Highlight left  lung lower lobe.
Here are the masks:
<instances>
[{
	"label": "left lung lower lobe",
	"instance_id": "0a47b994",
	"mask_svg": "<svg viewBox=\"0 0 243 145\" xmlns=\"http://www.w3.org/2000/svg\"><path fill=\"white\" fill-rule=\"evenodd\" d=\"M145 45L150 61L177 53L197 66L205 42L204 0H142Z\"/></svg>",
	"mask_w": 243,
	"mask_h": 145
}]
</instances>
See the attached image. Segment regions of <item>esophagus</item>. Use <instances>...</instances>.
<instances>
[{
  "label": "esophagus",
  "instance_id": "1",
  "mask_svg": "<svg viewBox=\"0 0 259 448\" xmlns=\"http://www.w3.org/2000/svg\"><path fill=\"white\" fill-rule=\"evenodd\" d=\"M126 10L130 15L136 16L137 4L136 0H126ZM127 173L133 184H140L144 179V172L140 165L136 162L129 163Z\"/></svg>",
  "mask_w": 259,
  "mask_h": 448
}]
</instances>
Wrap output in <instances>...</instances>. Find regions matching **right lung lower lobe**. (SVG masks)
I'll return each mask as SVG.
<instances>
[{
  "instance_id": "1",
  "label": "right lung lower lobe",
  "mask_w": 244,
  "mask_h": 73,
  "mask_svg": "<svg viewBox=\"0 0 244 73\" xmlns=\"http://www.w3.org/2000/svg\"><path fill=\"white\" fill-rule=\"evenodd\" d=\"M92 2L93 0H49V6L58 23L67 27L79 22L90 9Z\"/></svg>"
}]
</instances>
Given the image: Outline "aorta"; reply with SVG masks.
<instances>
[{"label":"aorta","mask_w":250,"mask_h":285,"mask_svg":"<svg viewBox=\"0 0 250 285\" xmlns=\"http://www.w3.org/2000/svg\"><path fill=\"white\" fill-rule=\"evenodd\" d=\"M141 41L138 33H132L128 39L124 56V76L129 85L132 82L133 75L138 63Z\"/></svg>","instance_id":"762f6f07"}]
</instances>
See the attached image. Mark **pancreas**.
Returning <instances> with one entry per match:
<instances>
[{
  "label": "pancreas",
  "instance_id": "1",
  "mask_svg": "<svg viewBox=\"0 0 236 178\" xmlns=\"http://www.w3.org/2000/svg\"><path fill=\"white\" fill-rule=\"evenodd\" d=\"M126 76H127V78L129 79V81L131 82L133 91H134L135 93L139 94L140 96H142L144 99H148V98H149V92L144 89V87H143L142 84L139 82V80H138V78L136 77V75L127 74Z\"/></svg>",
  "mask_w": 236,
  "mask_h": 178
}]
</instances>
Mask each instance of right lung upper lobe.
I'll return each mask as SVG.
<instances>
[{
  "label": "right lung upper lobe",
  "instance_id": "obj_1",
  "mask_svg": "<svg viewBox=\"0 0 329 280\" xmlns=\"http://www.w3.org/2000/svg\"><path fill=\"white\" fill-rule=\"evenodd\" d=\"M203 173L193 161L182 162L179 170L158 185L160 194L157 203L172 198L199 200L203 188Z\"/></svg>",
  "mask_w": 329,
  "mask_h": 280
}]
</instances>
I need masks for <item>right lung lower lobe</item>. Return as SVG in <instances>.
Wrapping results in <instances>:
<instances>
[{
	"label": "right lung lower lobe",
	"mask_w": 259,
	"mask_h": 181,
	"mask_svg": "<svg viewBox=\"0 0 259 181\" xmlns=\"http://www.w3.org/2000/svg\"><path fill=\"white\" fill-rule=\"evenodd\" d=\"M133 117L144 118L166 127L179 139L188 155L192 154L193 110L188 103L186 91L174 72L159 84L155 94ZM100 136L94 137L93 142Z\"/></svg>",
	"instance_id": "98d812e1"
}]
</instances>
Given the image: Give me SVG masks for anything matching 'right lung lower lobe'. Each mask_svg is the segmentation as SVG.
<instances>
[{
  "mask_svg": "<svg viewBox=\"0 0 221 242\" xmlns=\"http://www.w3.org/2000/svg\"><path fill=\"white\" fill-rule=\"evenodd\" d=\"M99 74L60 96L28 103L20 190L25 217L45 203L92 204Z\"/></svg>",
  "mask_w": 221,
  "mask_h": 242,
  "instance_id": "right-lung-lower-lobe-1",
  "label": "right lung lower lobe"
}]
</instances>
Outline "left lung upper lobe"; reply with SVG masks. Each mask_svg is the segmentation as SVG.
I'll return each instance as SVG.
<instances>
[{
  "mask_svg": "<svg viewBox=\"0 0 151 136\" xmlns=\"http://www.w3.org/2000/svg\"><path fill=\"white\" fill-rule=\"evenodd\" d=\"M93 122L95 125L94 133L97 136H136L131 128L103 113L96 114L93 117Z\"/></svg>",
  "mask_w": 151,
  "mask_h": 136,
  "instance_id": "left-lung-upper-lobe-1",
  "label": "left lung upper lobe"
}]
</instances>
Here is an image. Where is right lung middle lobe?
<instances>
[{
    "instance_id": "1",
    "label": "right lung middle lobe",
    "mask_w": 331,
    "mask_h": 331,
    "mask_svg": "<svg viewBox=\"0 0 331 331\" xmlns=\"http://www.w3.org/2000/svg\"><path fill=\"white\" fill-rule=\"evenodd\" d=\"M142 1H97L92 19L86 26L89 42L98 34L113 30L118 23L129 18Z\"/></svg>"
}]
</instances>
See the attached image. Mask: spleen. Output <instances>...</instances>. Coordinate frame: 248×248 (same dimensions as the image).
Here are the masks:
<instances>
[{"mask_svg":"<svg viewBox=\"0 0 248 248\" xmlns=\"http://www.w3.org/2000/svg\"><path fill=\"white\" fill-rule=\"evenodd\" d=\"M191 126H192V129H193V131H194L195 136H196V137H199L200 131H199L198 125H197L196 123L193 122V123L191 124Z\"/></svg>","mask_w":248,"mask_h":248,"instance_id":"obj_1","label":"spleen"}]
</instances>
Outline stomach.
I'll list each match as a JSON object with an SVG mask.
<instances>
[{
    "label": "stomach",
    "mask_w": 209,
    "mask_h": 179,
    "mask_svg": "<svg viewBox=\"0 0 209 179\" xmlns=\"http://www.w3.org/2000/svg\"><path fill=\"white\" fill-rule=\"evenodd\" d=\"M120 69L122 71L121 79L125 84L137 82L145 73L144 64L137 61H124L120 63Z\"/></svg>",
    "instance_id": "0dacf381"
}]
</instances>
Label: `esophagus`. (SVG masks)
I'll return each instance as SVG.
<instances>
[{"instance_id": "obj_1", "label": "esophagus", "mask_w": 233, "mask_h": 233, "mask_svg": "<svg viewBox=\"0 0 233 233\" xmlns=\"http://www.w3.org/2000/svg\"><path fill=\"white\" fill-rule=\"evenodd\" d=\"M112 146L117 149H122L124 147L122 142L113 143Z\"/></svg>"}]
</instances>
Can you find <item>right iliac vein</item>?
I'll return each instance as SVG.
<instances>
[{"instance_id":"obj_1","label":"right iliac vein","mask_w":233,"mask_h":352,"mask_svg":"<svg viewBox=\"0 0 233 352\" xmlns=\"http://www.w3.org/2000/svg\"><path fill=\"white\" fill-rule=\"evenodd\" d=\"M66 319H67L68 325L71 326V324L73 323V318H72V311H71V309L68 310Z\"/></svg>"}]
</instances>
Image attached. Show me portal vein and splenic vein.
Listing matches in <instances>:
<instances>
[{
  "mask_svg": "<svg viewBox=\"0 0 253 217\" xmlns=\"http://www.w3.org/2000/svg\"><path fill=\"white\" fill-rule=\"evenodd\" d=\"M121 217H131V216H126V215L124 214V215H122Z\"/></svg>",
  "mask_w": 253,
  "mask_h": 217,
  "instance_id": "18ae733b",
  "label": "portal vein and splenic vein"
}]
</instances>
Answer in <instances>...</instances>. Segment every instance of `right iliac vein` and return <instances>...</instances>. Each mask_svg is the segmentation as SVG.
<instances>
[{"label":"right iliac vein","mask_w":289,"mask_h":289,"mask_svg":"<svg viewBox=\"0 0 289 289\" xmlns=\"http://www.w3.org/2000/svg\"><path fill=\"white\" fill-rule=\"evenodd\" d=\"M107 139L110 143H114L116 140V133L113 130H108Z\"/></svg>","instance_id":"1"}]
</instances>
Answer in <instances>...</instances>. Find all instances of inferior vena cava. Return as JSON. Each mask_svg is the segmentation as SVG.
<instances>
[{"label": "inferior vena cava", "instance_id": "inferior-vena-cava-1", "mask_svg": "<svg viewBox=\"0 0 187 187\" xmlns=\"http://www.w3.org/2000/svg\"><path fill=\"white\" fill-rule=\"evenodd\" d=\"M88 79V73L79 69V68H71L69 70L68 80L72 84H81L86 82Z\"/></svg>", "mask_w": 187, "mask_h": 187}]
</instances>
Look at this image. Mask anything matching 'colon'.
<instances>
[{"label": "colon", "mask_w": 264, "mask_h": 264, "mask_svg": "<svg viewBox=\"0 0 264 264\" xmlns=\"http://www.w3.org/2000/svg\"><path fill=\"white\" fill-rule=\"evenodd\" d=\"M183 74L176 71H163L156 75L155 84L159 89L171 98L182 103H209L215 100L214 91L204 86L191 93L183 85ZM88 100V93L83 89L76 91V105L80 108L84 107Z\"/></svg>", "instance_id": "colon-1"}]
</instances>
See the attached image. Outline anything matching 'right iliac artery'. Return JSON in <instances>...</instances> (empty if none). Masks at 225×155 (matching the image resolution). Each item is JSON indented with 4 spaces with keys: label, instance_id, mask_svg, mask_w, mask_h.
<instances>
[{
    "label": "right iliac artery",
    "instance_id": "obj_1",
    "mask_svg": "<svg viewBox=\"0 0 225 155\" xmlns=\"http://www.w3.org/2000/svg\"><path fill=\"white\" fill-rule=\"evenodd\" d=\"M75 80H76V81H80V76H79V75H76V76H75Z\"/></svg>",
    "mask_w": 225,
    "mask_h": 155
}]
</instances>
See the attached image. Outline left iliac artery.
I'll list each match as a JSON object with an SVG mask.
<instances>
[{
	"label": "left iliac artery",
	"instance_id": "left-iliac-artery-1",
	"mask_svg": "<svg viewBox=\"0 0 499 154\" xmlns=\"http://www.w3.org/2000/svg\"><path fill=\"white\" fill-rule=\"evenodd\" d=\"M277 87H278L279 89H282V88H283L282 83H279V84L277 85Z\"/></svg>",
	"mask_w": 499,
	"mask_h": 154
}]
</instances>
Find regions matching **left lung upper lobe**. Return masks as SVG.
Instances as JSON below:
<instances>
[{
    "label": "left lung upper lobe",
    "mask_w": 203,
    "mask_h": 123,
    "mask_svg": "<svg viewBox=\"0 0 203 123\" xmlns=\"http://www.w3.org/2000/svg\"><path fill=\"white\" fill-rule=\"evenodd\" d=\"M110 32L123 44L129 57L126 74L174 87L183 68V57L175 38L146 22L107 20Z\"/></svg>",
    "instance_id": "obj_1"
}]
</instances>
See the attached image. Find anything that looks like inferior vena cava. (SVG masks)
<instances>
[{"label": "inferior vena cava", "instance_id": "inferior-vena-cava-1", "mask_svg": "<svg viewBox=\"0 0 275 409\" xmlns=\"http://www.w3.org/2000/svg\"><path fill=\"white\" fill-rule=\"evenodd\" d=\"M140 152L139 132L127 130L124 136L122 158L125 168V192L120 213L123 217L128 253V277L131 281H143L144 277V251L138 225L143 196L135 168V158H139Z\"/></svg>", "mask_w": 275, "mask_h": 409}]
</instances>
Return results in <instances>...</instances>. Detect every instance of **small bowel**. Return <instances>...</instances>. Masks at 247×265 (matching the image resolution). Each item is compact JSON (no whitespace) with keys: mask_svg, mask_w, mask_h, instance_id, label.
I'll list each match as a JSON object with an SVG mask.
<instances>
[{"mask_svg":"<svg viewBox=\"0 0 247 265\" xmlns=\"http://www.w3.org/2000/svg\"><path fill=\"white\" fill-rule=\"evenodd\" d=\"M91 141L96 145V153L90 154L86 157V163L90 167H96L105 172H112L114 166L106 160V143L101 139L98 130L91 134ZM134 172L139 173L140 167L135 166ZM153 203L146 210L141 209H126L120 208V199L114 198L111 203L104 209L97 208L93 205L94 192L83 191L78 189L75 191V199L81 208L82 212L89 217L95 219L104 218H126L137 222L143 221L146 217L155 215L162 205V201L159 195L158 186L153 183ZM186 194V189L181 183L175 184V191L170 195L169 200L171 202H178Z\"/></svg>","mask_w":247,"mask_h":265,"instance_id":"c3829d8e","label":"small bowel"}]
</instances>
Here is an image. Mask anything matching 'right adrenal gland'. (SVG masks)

◇ ◇ ◇ ◇

WHAT THIS TASK INVOLVES:
Report every line in the items above that contains the word "Here", copying each such line in full.

TASK RESULT:
Here are the masks:
Here is an image. Where is right lung middle lobe?
Here are the masks:
Here is an image. Mask anything matching 'right adrenal gland'. (SVG masks)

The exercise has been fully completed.